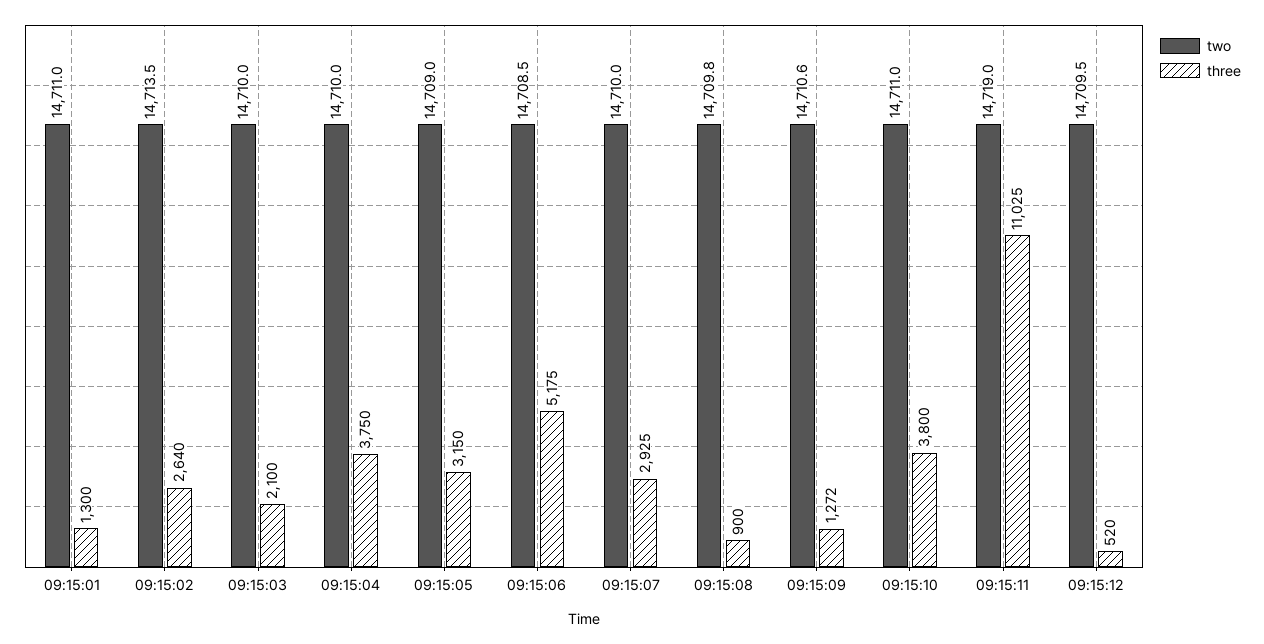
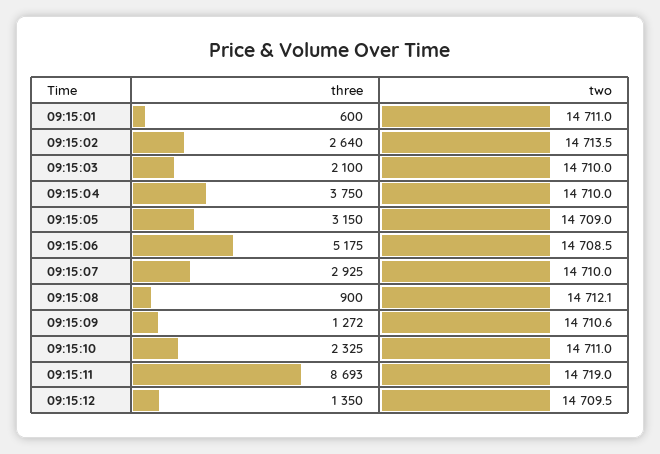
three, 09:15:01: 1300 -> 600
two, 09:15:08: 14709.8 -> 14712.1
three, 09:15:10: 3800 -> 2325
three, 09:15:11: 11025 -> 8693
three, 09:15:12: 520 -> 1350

■ ■ ■ ■ ■

WHAT NEEDS TO BE DONE
Give back each entry exactly as it appears, with no pictures.

WRITTEN SOLUTION
three, 09:15:01: 1300 -> 600
two, 09:15:08: 14709.8 -> 14712.1
three, 09:15:10: 3800 -> 2325
three, 09:15:11: 11025 -> 8693
three, 09:15:12: 520 -> 1350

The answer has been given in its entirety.